_Extrait de page_:
-------
Il devient mème non pas par sa performativité mais par sa reconnaissance par des pairs en tant que référence commune. C’est donc un humour social qui se construit autour de lexiques partagés et cohérents : le mème est de fait, dépendant d’une lecture acquise et non innée.

De l’herméneutique du mème

Cette compréhension qui demande une culture précise fait échapper la grande majorité des personnes aux blagues des mèmes. Les gens ne les comprennent pas ou les rejettent, car le message profond du mème est sibyllin, peu intelligible. C’est une introduction difficile au mème mais qui permet de comprendre pourquoi le mème est très rapidement devenu une arme politique, bien plus rapidement que d’autres phénomènes de communication.

Car le langage du mème est un langage de conventions, qui sont adoptées par des individus partageant a minima un socle culturel commun. Et de fait, la lecture du mème est à elle-même une expérience herméneutique, dans laquelle le langage, l’image et l’histoire ont chacun un rôle déterminant.

Peppe, le suprématisme rendu cool

Pepe, le suprématisme blanc rendu cool

C’est ce que l’on comprend lorsque le scandale autour de l’utilisation de Pepe the Frog éclate. Le mème de la grenouille, tant apprécié par les suprématistes blancs américains qui militent pour Trump, semble être défini par ce groupe comme leur apanage exclusif. Si bien qu’ils imposent par leur nombre et la diffusion de leur présence culturelle une sorte de monopole d’interprétation de Pepe the Frog.

Alors que la grenouille était auparavant utilisée par différents groupes sociaux pour exprimer différents sentiments, soudainement, par une présence massive, les trolls pour Trump ont condamné Pepe à être leur symbole. Si bien que dans les institutions de luttes contre le racisme en Amérique,Pepe the Frog s’est vite vu référencé comme un symbole raciste, suprématiste et antisémite.
-------
_Données recueillies_:
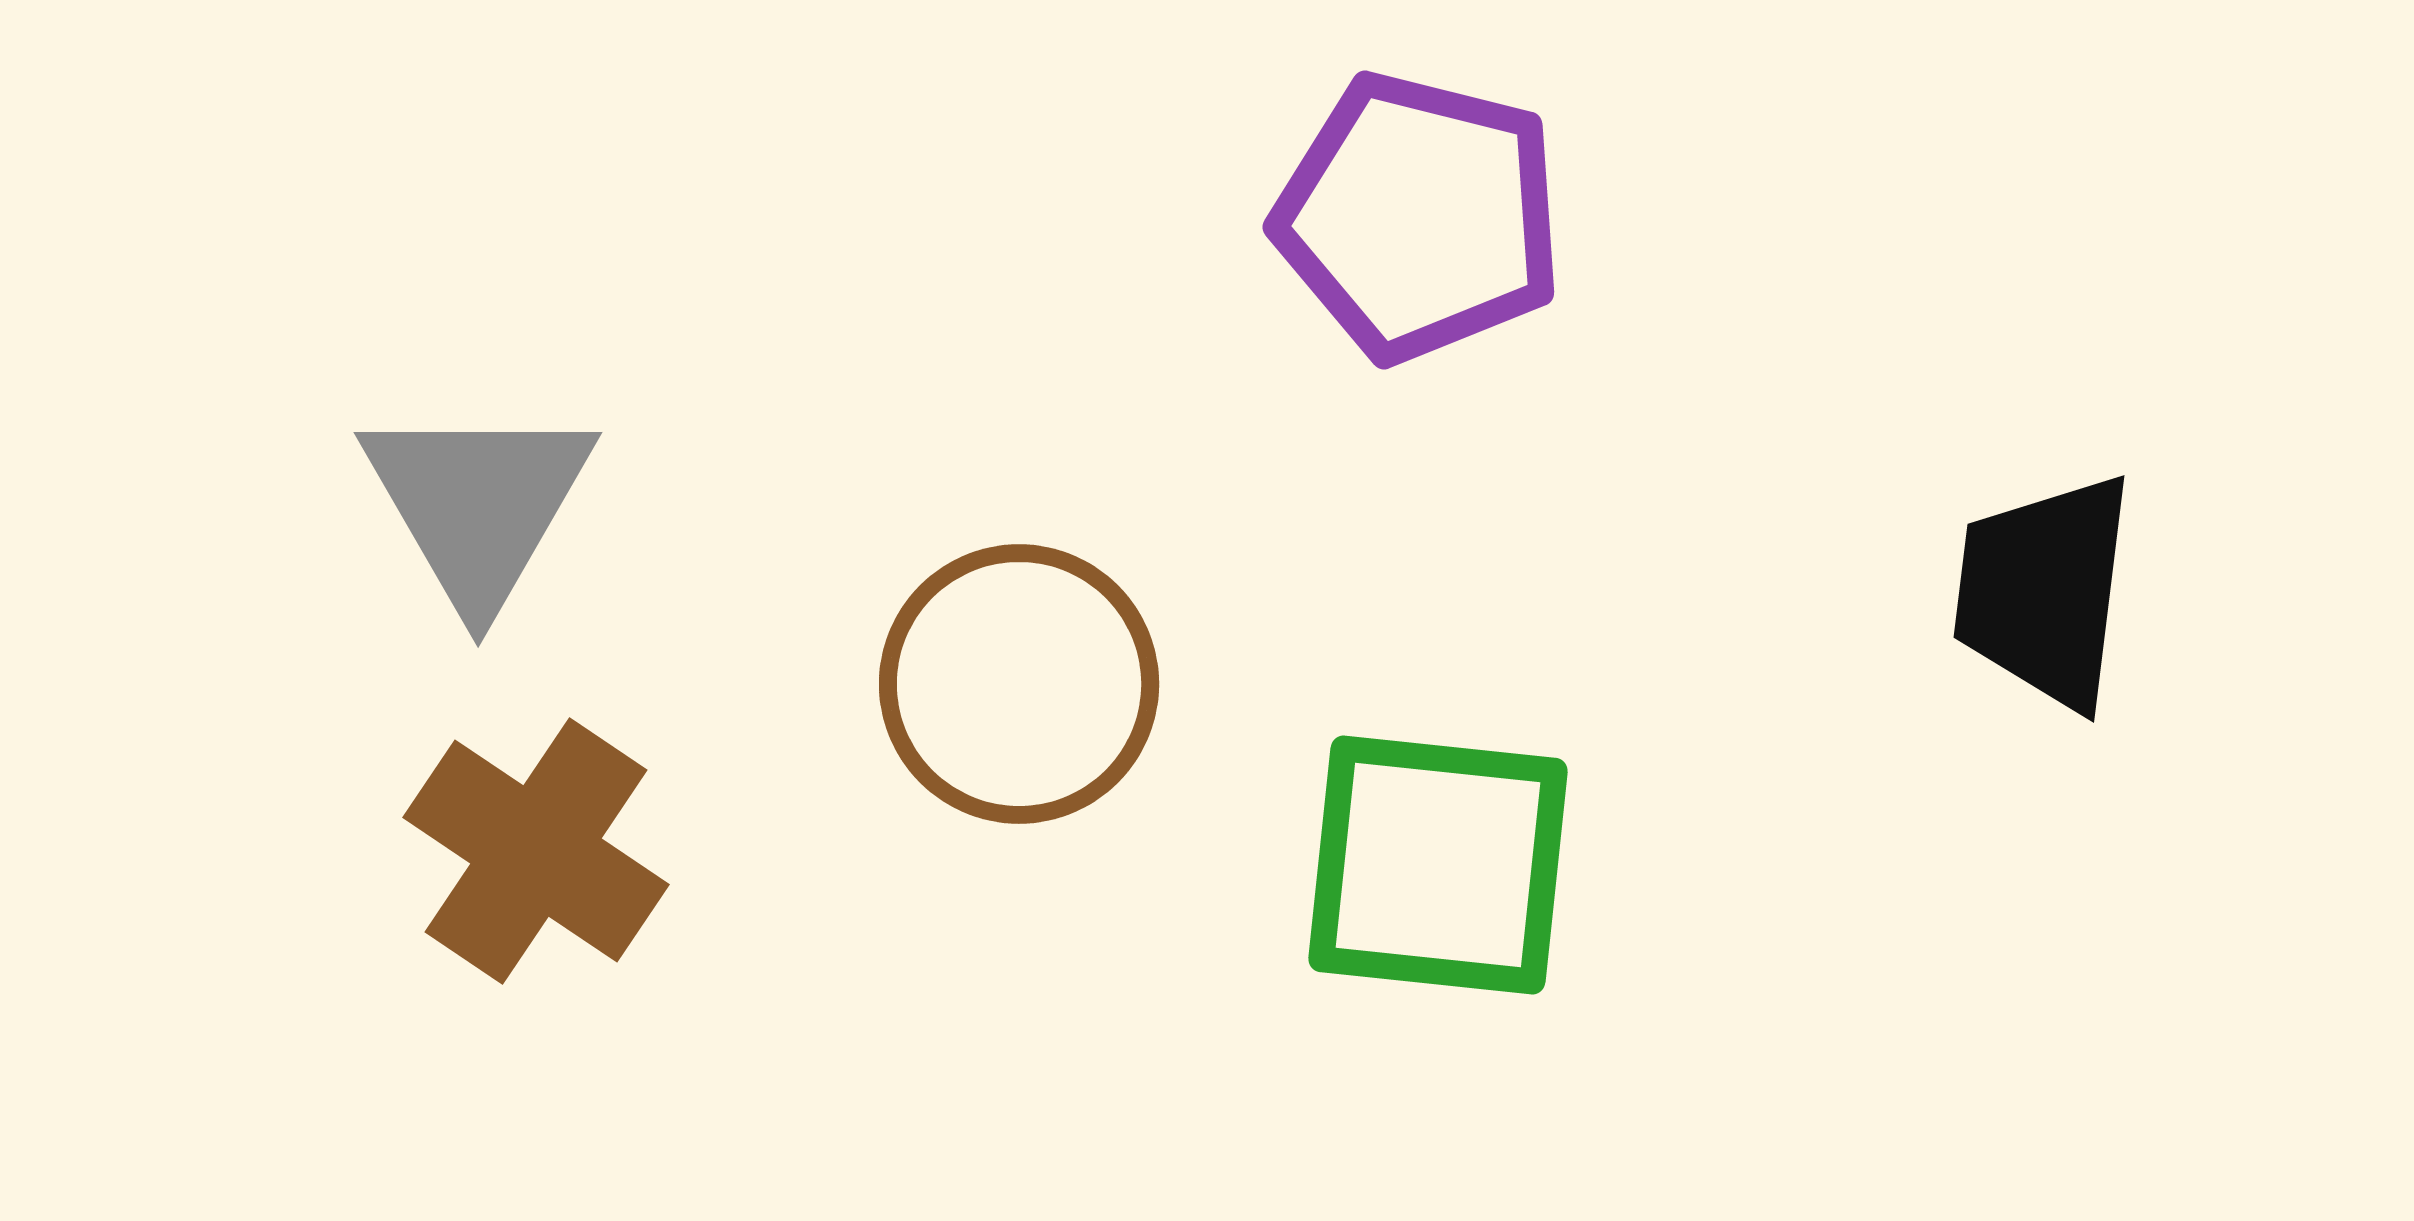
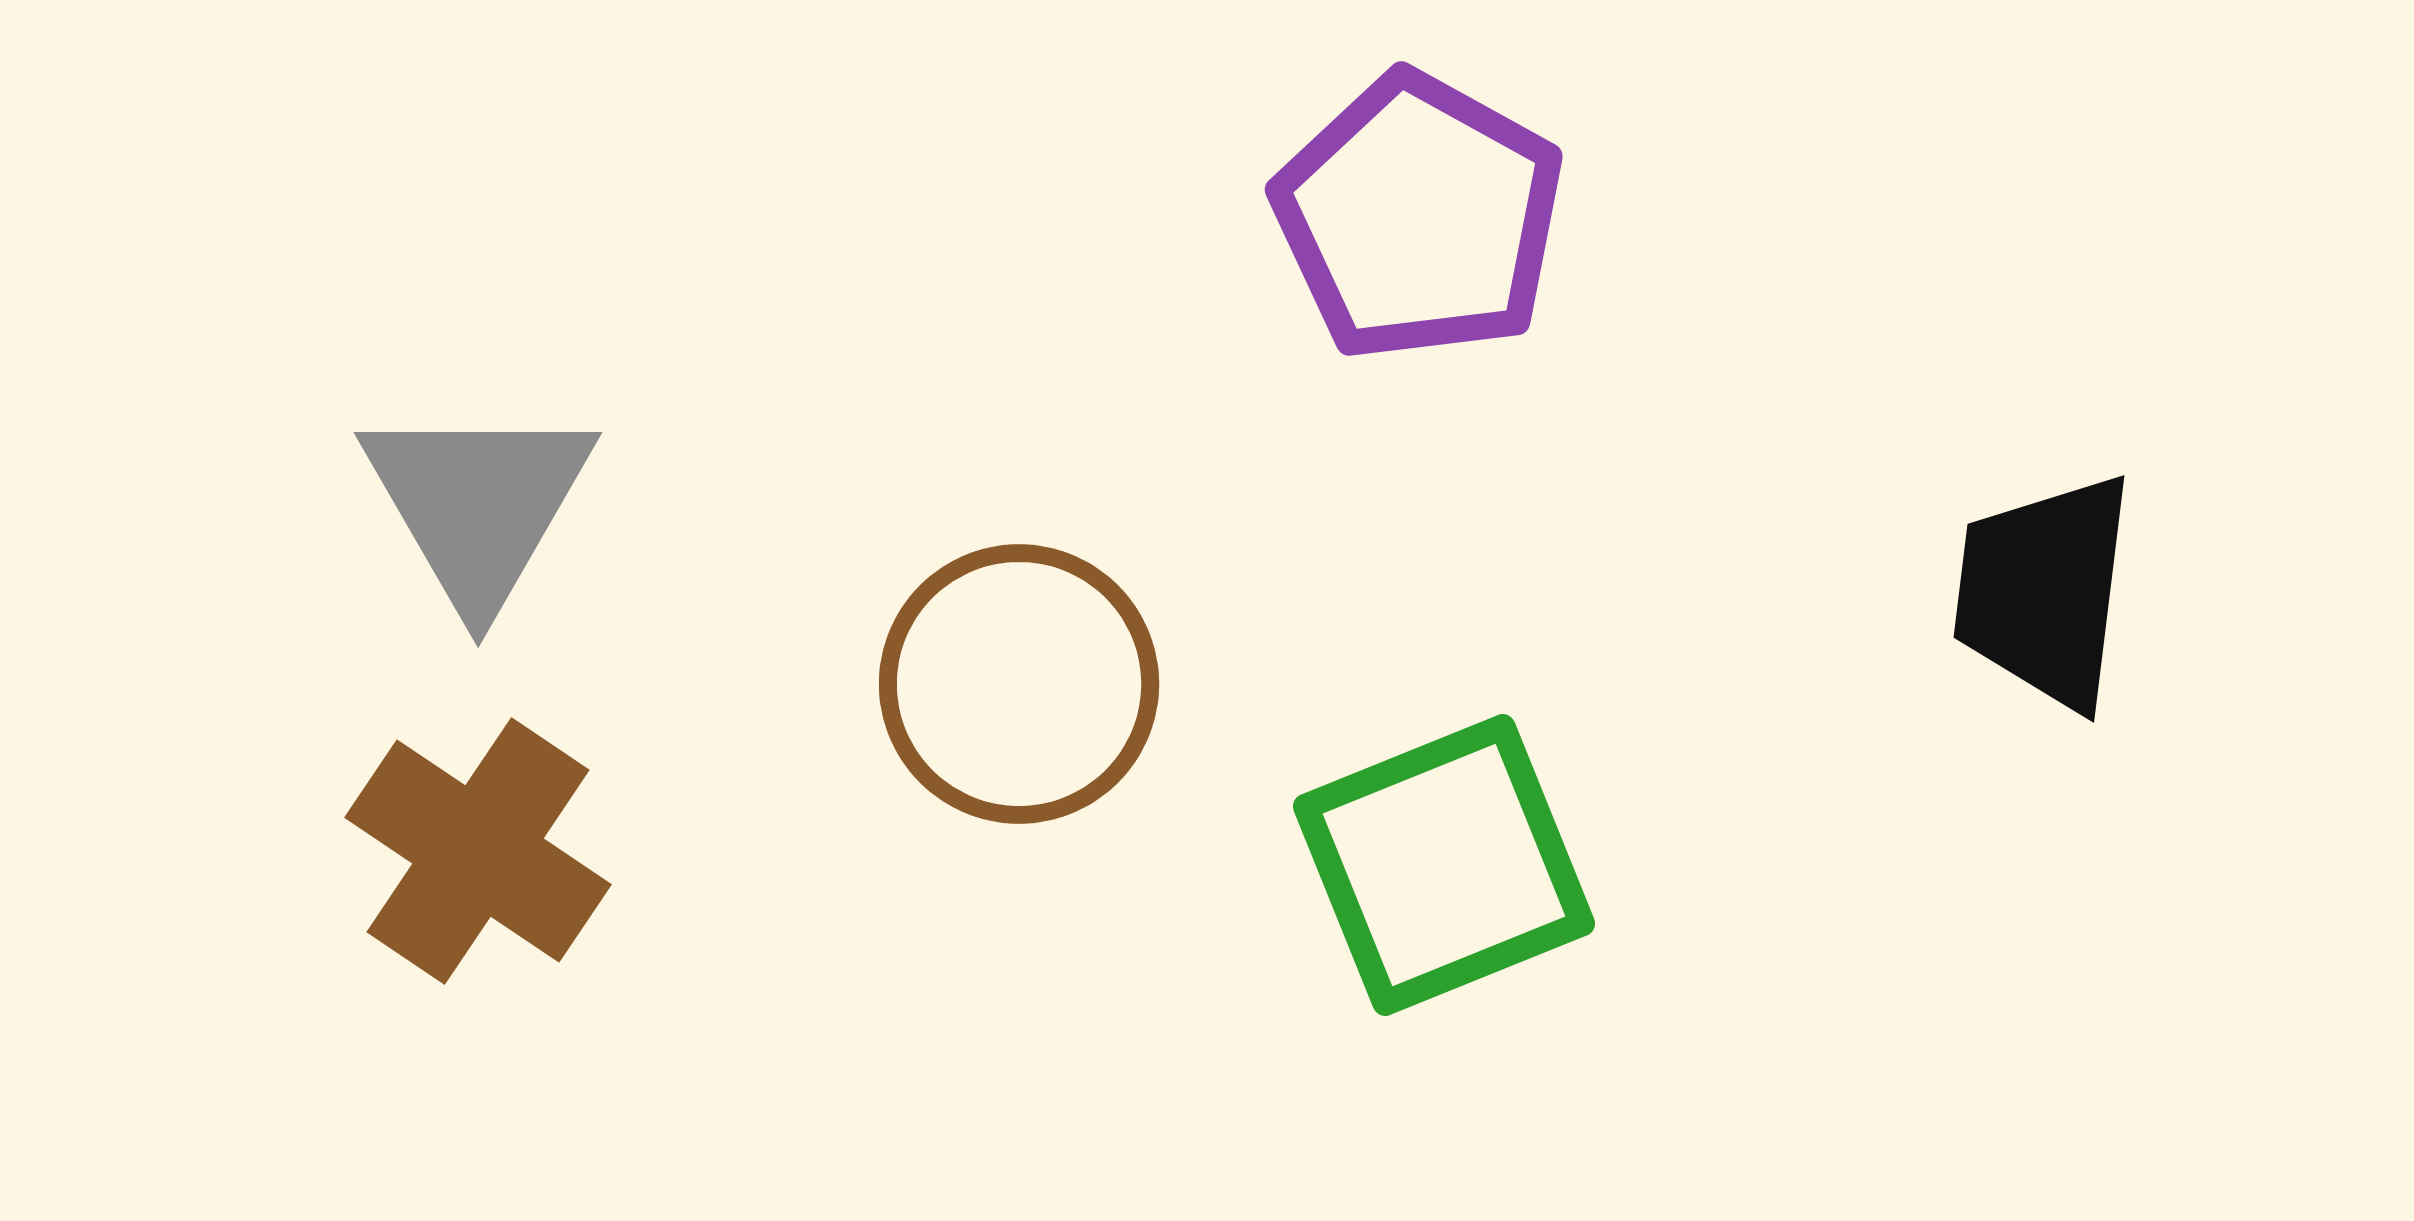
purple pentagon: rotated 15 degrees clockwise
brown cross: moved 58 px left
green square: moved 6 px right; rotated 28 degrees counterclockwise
-------
_Exercices_:
#1 D'après l'extrait sur les mèmes, comment Pepe the Frog a-t-il été référencé dans les institutions de lutte contre le racisme en Amérique ?
#2 Donnez la suite de l'extrait consacré aux mèmes et à Pepe the Frog.
Il n'est pas nécessaire de consulter les lignes.

_Réponses par exercice_:
#1 Comme un symbole raciste, suprématiste et antisémite.

#2
Est-ce une raison d’abandonner les mèmes ?

L’anecdote permet d’éclairer d’une nouvelle lumière les méthodes de l’extrême droite américaine, tout comme elle permet de redonner au mème une définition claire : il n’est et ne sera certainement jamais universellement intelligible. Le mème est un motif qui soutient ce que l’histoire et sa communauté lui attribue, jusqu’à en devenir condamné.

Est-ce une raison d’abandonner pour 2017 les mèmes et les fous rires qu’ils nous procurent ?

Peut-être pas. Plutôt que de nous indigner des années durant à cause de la perte d’Harambe et la conversion forcée de Pepe, nous pouvons nous tourner vers une tendance émergente à laquelle on promet de beaux jours : le respectful meme.

Ces nouveaux mèmes sont un retour à l’origine du mème : drôle, bête et instantané, ils ne nécessitent que rarement une culture précise pour les comprendre. Et surtout : ils ne sont pas politisés.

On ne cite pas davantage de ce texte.